Kegagalan dalam memperbaiki moral dan etika diri jika dibiarkan begitu saja kian lama akan terakumulasi menjadi kegagalan sosial dalam memperbaiki tatanan kehidupan bermasyarakat. Kegagalan semacam ini pernah dialami oleh bangsa Bani Israil ketika mereka secara individu gagal mengikuti petunjuk Taurat, maka secara sosial mereka pun gagal melakukan perbaikan. Justru ketika datang suatu semangat perbaikan dari Nabi tertentu, mereka akan melenyapkannya, sehingga pada akhirnya mereka sendiri yang menerima akibat buruk dari gagalnya sistem sosial. Dalam surat Alisra’ [17]: 4-5 disebutkan kisah tentang mereka.

وَقَضَيْنا إِلى بَنِي إِسْرائِيلَ فِي الْكِتابِ لَتُفْسِدُنَّ فِي الْأَرْضِ مَرَّتَيْنِ وَلَتَعْلُنَّ عُلُوًّا كَبِيراً (4) فَإِذا جاءَ وَعْدُ أُولاهُما بَعَثْنا عَلَيْكُمْ عِباداً لَنا أُولِي بَأْسٍ شَدِيدٍ فَجاسُوا خِلالَ الدِّيارِ وَكانَ وَعْداً مَفْعُولاً (5)

Dan kami tetapkan kepada Bani Israil di dalam kitab sungguh kalian akan berbuat kerusakan di bumi dua kali dan sungguh kalian akan berlaku sewenang-wenang dengan merasa superior nan besar. Maka ketika datang janji yang pertama dari keduanya, kami utus kepada kalian hamba-hamba yang bagi kami memiliki kekuatan hebat lalu mereka memorakporandakan setiap celah rumah-rumah, dan itulah janji yang pasti terlaksana.

Menjauhi Petunjuk Kebenaran

Al-Razi menyebut bahwasanya ayat ini merupakan konfirmasi dari ayat 2. Setelah Allah memberikan kenikmatan kepada Bani Israil dengan turunnya Taurat, menjadikannya sebagai petunjuk, tetapi mereka justru berbuat kerusakan.

Baca Juga: Kisah Bani Israil Pasca Kehancuran Firaun dan Bala Tentaranya dalam Al-Quran

Makna kata qadhaina pada ayat 4 ini menurut al-Razi yakni ‘kami wahyukan’, sehingga masih terkait dengan ayat-ayat sebelumnya. Mereka melakukan kerusakan yakni dengan menjalankan kemaksiatan yang menyelisihi hukum Taurat. Kesewenangan meninggikan diri terhadap masyarakat di luar hak yang telah diberikan, karena setiap mutajabbir atau otoritarian disebut ala dan taadzdzama yang berarti meninggikan dan mengagungkan diri.

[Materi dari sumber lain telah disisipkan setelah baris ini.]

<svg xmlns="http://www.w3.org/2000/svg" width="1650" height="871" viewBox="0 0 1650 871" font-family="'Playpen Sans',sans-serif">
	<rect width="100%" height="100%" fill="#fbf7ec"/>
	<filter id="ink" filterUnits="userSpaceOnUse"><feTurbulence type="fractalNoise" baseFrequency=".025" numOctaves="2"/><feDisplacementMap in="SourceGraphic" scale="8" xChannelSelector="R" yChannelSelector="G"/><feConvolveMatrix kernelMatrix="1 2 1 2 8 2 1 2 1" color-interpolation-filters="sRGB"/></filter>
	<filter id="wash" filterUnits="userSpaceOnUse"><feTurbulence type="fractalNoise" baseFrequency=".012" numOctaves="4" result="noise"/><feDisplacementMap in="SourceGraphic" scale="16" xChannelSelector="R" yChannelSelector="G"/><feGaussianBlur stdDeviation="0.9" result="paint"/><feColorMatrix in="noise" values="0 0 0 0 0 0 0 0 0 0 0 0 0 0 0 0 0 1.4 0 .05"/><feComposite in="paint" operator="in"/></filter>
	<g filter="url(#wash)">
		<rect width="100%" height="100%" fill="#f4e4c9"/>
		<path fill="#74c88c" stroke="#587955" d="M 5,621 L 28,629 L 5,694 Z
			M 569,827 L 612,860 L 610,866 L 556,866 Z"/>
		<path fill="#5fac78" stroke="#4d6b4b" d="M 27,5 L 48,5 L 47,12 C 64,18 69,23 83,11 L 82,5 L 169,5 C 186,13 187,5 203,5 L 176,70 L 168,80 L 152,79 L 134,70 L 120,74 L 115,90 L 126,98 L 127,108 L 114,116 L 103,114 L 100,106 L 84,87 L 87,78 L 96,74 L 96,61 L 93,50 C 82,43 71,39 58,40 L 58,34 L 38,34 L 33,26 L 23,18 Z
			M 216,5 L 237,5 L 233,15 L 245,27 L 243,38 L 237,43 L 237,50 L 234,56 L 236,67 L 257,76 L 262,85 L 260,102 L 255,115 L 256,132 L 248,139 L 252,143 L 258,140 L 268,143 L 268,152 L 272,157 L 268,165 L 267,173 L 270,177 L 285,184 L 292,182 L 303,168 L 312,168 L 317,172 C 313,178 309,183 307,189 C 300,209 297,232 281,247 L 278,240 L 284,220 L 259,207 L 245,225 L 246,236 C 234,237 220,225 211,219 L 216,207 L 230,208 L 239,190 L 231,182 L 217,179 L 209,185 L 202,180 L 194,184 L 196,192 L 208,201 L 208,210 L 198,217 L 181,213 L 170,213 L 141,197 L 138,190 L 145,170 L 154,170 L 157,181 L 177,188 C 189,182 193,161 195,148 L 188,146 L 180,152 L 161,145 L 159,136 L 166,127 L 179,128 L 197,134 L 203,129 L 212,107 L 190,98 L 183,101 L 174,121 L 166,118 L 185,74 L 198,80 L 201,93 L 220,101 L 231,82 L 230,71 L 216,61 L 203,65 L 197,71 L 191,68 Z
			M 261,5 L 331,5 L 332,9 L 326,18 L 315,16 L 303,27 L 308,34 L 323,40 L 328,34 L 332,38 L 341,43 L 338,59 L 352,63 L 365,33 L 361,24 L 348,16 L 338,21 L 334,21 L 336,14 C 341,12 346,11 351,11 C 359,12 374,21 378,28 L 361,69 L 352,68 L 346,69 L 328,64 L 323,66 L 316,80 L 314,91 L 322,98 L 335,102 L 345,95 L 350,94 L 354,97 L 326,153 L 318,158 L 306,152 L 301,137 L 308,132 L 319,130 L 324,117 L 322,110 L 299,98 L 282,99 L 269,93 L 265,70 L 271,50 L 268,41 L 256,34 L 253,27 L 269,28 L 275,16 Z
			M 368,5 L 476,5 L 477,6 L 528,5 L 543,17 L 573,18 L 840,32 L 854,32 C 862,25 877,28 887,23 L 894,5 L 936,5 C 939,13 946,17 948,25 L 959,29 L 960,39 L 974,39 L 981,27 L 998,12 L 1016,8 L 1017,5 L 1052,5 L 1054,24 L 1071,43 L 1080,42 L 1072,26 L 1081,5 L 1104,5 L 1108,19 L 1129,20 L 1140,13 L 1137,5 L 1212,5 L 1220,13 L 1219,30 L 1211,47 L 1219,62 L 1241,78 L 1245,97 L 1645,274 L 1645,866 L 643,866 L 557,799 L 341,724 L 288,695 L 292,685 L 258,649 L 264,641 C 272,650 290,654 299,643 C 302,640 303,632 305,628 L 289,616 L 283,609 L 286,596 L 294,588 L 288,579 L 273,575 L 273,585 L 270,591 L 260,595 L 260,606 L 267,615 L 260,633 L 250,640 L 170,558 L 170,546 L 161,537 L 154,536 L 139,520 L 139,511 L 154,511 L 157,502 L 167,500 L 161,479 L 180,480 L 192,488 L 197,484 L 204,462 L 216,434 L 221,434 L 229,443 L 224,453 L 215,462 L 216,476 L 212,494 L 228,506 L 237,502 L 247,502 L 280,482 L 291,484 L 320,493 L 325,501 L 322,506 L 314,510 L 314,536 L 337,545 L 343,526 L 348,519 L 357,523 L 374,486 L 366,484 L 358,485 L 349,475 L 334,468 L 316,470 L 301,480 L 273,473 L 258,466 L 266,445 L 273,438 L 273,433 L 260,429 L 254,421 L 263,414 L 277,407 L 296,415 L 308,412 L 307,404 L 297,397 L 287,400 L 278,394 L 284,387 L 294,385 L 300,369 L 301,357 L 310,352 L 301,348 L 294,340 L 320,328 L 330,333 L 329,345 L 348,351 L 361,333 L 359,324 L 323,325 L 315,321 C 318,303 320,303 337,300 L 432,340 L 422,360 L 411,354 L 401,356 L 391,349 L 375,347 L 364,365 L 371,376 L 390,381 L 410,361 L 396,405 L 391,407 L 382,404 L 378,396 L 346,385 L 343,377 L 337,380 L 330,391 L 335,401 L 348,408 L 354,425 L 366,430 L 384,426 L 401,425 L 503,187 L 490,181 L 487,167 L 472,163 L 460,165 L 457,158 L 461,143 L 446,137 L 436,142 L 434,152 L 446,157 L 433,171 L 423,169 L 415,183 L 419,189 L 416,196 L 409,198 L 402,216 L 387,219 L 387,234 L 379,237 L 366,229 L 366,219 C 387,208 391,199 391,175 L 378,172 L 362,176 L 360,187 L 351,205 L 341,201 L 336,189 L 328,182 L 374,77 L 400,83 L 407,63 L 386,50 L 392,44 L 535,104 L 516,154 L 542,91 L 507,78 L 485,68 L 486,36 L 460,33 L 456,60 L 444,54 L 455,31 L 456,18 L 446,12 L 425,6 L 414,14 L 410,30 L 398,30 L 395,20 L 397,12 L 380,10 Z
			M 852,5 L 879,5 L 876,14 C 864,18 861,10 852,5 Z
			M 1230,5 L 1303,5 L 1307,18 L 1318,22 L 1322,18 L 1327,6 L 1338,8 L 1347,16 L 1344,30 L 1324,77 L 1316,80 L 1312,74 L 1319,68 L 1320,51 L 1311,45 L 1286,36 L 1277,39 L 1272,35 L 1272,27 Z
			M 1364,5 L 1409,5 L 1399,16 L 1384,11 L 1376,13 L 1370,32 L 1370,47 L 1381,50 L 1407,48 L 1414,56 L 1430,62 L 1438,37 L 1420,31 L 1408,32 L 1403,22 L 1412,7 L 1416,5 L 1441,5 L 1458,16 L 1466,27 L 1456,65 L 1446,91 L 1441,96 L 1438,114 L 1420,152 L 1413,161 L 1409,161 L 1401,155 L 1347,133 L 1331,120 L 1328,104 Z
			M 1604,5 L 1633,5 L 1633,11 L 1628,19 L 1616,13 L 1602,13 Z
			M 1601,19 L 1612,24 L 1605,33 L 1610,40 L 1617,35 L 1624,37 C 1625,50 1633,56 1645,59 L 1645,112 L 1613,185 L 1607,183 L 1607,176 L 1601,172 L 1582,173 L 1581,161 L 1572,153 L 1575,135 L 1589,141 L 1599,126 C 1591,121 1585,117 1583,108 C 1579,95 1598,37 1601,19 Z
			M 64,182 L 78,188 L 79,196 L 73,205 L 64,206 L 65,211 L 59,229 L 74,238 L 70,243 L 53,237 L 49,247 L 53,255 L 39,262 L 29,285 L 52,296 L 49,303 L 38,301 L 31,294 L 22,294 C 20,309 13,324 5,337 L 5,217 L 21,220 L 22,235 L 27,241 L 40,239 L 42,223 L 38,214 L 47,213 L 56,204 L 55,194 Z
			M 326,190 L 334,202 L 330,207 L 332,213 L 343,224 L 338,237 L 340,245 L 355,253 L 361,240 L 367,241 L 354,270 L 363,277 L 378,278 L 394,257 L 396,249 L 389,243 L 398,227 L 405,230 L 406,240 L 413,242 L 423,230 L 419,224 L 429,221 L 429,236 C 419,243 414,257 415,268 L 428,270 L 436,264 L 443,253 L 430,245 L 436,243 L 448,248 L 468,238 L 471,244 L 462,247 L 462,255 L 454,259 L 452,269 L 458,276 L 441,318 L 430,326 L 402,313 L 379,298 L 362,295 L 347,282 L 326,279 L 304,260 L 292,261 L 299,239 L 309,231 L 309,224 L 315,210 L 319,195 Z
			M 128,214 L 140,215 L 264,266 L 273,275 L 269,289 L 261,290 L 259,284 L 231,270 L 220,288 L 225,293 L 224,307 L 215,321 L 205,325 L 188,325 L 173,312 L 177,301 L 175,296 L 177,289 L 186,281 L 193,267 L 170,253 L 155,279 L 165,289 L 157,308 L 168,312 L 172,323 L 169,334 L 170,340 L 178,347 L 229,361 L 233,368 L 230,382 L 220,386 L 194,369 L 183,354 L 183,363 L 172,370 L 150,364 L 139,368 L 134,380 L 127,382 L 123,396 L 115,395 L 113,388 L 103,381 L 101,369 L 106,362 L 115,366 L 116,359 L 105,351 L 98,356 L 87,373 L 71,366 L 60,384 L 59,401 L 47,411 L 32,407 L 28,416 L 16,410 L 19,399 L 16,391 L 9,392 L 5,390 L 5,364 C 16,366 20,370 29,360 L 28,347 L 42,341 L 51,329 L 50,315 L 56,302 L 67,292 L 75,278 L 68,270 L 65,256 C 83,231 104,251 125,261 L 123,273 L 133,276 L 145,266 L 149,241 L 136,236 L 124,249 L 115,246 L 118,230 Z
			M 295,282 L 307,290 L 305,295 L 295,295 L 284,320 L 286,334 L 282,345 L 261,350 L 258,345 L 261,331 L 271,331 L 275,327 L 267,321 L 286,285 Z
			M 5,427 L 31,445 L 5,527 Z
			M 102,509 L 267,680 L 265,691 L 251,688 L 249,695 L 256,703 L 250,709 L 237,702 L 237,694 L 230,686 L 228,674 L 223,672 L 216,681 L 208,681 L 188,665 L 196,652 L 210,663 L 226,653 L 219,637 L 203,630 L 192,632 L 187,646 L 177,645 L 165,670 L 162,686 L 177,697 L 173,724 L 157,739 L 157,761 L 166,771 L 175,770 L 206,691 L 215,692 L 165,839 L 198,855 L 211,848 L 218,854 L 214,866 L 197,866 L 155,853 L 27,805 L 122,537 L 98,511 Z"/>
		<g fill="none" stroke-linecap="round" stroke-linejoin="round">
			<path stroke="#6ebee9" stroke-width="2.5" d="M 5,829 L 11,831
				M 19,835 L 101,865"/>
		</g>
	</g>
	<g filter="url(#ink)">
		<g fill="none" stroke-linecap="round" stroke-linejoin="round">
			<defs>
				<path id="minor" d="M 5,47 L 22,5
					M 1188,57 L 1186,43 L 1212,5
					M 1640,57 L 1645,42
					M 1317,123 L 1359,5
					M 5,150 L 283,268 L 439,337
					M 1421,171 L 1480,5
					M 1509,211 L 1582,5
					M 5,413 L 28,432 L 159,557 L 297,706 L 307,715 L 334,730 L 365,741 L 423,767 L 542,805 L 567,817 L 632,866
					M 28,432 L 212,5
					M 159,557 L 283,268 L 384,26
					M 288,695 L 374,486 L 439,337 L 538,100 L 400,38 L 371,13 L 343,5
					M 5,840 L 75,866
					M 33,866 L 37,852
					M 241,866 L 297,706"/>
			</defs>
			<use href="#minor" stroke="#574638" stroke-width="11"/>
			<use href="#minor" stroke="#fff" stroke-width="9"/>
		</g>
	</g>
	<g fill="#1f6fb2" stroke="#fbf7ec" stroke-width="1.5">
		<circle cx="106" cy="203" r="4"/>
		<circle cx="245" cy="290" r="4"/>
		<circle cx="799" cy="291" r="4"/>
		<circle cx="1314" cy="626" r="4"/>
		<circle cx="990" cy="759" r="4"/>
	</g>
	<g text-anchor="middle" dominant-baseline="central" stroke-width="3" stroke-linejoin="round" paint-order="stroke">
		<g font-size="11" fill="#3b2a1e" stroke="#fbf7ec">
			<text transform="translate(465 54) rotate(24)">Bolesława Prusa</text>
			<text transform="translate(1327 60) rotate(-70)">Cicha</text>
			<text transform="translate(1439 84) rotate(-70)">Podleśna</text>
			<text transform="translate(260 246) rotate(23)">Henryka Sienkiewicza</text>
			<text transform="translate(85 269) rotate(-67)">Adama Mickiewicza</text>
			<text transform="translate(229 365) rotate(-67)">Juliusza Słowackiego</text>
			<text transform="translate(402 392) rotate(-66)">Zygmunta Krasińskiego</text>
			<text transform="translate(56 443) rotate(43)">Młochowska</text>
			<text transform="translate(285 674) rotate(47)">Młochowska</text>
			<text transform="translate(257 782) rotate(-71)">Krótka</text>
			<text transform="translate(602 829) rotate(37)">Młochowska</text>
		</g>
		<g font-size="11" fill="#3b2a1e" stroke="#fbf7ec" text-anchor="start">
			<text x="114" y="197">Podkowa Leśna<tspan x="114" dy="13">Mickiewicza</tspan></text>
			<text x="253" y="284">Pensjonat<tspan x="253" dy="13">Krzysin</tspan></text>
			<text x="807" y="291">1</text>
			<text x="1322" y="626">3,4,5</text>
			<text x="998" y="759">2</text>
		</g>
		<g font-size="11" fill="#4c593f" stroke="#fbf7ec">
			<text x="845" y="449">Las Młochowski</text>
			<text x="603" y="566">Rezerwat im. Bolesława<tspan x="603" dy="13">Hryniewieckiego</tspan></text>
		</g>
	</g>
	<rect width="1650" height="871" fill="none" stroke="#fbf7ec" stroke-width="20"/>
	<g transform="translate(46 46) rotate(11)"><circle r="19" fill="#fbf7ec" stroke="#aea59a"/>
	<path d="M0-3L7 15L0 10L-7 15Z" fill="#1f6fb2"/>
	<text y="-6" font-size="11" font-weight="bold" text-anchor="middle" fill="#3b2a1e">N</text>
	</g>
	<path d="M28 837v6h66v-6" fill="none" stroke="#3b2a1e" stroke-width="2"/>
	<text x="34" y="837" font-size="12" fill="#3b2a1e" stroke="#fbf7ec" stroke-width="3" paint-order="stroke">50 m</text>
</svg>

Ketika orang-orang fasik tersebut merajalela, maka kepada mereka diutus suatu kaum yang memiliki kekuatan besar dalam peperangan untuk melawan mereka, merendahkan Bani Israil karena kesombongan yang telah dilakukannya. Di saat mereka menghalalkan yang telah diharamkan dalam Taurat, membunuh para nabi dan menumpahkan darah, maka Allah menguasakan kaum itu pada lawan mereka. Raja Majusi Bukhtanshir menumpas empat puluh ribu para pembaca Taurat  sehingga tinggallah kaum Bani Israil dalam kerendahan.

Al-Razi juga menyebut pendapat lain yang mengatakan bahwa sebelumnya Allah menjadikan ketakutan ada dalam hati kaum Majusi terhadap Bani Israil. Ketika kemaksiatan banyak dilakukan oleh para pembaca Taurat, maka ketakutan tersebut dihilangkan oleh Allah, sehingga kaum Majusi berani menyerang dan menghancurkan mereka.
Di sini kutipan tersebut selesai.